Kush: Something that we need to really focus on is the role of universities in surveillance technology. We know that Hopkins has hundreds of millions in contracts with the Department of Defense and the Air Force, and they have tens of millions in contracts with CBP, Customs and Border Patrol. So, even though we won one of our demands, which was to end the contracts with ICE, they still have contracts with Customs and Border Patrol. Some of the work that they’ve done at the applied physics lab is to develop design criteria for [inaudible 00:21:47]. And they developed a surveillance technology, known as [Min-a-tar 00:21:55]. And this technology, it’s used by the Navy, and now it’s also being used by CBP’s predator drones.

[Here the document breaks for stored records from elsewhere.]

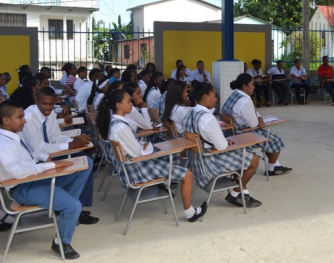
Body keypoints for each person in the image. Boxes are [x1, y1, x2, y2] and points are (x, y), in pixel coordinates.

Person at [96, 89, 207, 222]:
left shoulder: (116, 124)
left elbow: (135, 148)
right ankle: (190, 213)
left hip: (131, 166)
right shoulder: (121, 128)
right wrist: (149, 148)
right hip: (136, 169)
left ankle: (167, 182)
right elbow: (138, 152)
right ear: (119, 105)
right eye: (128, 101)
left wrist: (147, 147)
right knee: (187, 174)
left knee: (170, 157)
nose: (131, 103)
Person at [0, 100, 92, 259]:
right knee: (74, 206)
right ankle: (60, 242)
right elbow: (17, 172)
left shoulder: (15, 135)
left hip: (36, 177)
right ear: (6, 120)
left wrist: (47, 159)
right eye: (20, 117)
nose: (25, 120)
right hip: (24, 188)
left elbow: (31, 154)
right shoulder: (3, 144)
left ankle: (63, 208)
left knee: (85, 165)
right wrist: (48, 166)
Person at [22, 87, 98, 225]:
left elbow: (55, 137)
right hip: (37, 161)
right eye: (44, 103)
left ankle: (71, 205)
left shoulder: (50, 113)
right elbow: (39, 148)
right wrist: (70, 146)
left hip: (50, 154)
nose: (48, 107)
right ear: (36, 100)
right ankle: (72, 207)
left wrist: (74, 141)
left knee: (85, 161)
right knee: (83, 163)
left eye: (51, 104)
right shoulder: (29, 118)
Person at [182, 83, 262, 207]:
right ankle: (235, 194)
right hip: (208, 164)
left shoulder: (189, 113)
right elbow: (222, 147)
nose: (216, 99)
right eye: (214, 95)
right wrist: (226, 142)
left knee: (240, 156)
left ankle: (242, 191)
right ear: (205, 97)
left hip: (195, 162)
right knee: (254, 160)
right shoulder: (207, 118)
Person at [222, 73, 292, 176]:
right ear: (244, 86)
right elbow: (253, 124)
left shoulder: (235, 94)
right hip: (242, 133)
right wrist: (260, 121)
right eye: (252, 84)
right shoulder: (245, 101)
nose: (254, 87)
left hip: (229, 132)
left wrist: (259, 118)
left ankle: (275, 164)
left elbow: (253, 113)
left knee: (267, 137)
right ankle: (272, 168)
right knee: (275, 139)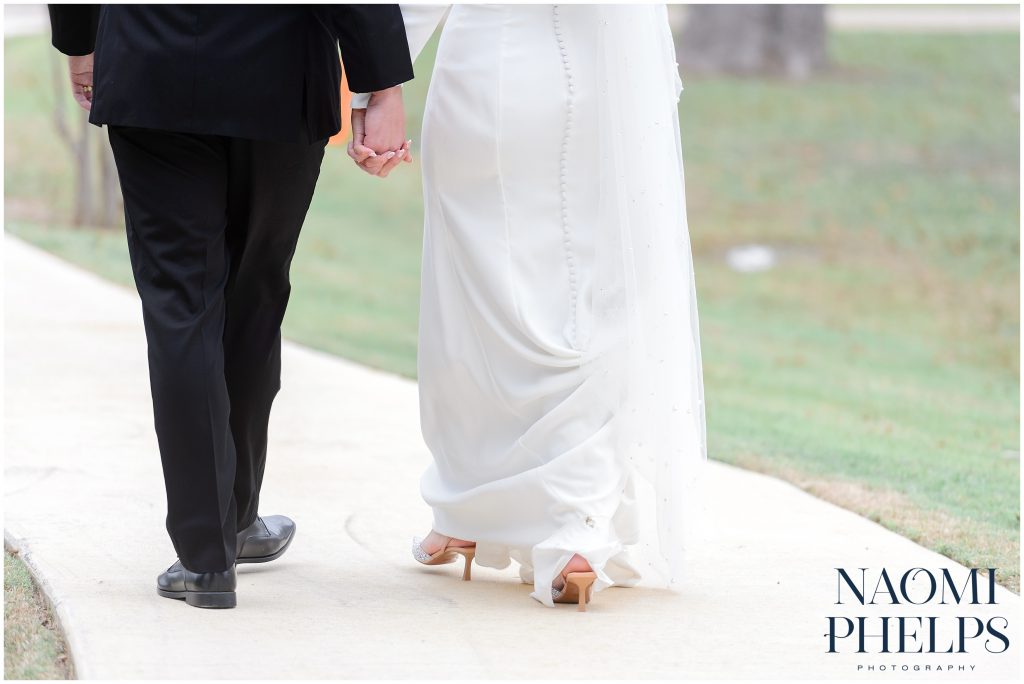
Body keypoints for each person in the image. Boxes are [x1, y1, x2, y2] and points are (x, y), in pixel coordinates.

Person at [48, 4, 414, 609]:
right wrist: (383, 83)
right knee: (254, 297)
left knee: (181, 306)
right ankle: (233, 521)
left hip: (152, 62)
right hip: (278, 69)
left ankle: (208, 554)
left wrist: (81, 40)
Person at [350, 4, 706, 610]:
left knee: (470, 293)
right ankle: (577, 518)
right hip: (597, 87)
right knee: (582, 292)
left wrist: (372, 85)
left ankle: (464, 507)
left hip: (489, 75)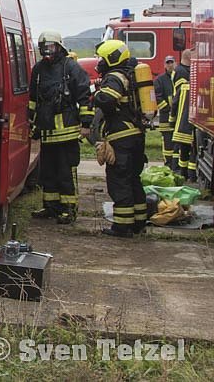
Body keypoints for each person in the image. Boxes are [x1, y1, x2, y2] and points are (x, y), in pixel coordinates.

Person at [29, 31, 93, 224]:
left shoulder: (70, 67)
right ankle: (51, 207)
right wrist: (31, 124)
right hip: (47, 131)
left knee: (65, 171)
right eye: (43, 48)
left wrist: (86, 124)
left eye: (49, 47)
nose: (46, 52)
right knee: (47, 172)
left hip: (67, 130)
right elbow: (33, 99)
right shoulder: (38, 69)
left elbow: (84, 95)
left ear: (59, 47)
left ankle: (69, 209)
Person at [93, 39, 147, 237]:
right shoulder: (130, 74)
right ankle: (139, 222)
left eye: (102, 58)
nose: (99, 63)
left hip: (121, 137)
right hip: (136, 136)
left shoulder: (115, 76)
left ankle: (122, 226)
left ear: (111, 58)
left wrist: (96, 95)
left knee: (119, 181)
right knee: (134, 179)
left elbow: (107, 99)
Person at [171, 49, 197, 181]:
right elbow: (176, 99)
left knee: (184, 151)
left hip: (182, 122)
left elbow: (175, 102)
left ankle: (183, 174)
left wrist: (172, 120)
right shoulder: (182, 74)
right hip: (188, 121)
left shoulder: (183, 77)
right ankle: (189, 176)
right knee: (190, 150)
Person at [154, 55, 176, 167]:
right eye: (168, 63)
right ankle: (168, 163)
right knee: (167, 141)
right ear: (164, 65)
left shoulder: (178, 77)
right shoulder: (159, 79)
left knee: (177, 141)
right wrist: (168, 108)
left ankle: (176, 164)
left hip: (177, 116)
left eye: (171, 62)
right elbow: (157, 97)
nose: (170, 65)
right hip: (166, 116)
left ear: (175, 64)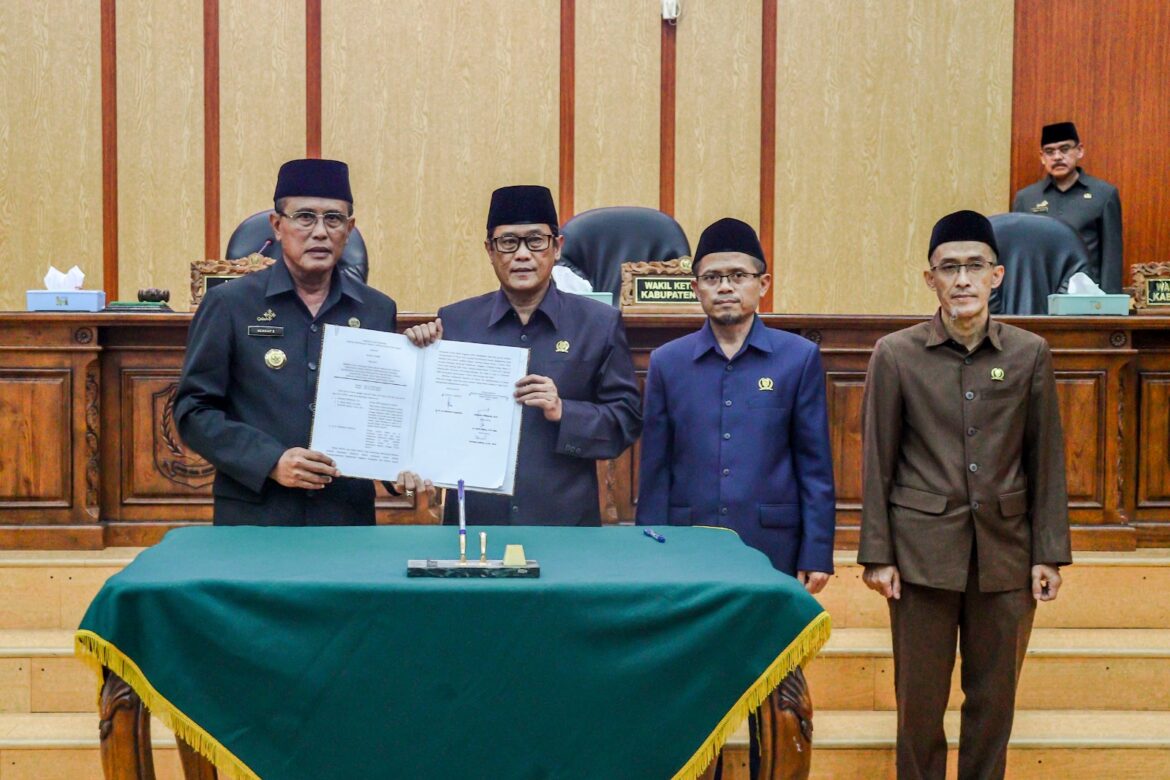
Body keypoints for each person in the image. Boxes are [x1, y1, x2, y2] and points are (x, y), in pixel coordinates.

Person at [858, 210, 1072, 780]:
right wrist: (877, 554)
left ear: (997, 275)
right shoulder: (896, 355)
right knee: (920, 708)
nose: (962, 280)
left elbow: (1045, 458)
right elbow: (877, 458)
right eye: (948, 268)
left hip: (1006, 554)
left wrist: (1048, 552)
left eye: (974, 266)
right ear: (930, 279)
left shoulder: (1029, 354)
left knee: (992, 704)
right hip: (921, 556)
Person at [176, 158, 428, 525]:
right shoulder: (229, 304)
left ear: (349, 229)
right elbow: (193, 411)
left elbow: (384, 415)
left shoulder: (377, 310)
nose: (320, 232)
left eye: (334, 219)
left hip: (343, 517)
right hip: (256, 513)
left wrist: (403, 467)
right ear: (277, 226)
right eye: (305, 217)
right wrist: (270, 461)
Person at [404, 185, 642, 525]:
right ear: (489, 250)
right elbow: (424, 419)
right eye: (508, 242)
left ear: (557, 247)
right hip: (475, 525)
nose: (522, 254)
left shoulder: (598, 324)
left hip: (564, 525)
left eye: (535, 241)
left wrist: (564, 411)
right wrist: (417, 353)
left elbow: (626, 422)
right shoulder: (455, 323)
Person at [635, 217, 835, 588]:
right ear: (696, 288)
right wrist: (650, 546)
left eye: (738, 276)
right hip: (686, 543)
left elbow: (814, 466)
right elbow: (655, 470)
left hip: (773, 544)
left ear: (763, 284)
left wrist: (817, 551)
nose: (725, 287)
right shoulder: (667, 362)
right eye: (712, 278)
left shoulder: (799, 357)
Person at [1012, 121, 1123, 292]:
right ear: (1042, 157)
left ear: (1079, 150)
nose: (1057, 157)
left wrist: (1110, 306)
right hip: (1039, 293)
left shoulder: (1104, 195)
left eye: (1065, 149)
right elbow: (1018, 256)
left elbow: (1112, 258)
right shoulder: (1026, 199)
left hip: (1086, 295)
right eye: (1050, 152)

And the first predator drone we saw in Minneapolis after the George Floyd protests, and we know that CBP also had drones on standby in Portland, where they were disappearing protestors. So, we really need to end the militarization, it begins with research universities, as well as our local police departments. So, we need to demand that our universities and companies divest from the surveillance state.

Mr. Conway: We’ll continue to watch this and follow this. And if any new developments occur in Hopkins’ case, or in the national case that you’re aware of that might be beneficial, please get back in contact with us. So, thank you for joining me.

Dr. Nate Connol…: Thank you.

Kush: Sure. Thanks for having me.

Mr. Conway: And thank you for joining this episode of Rattling the Bars.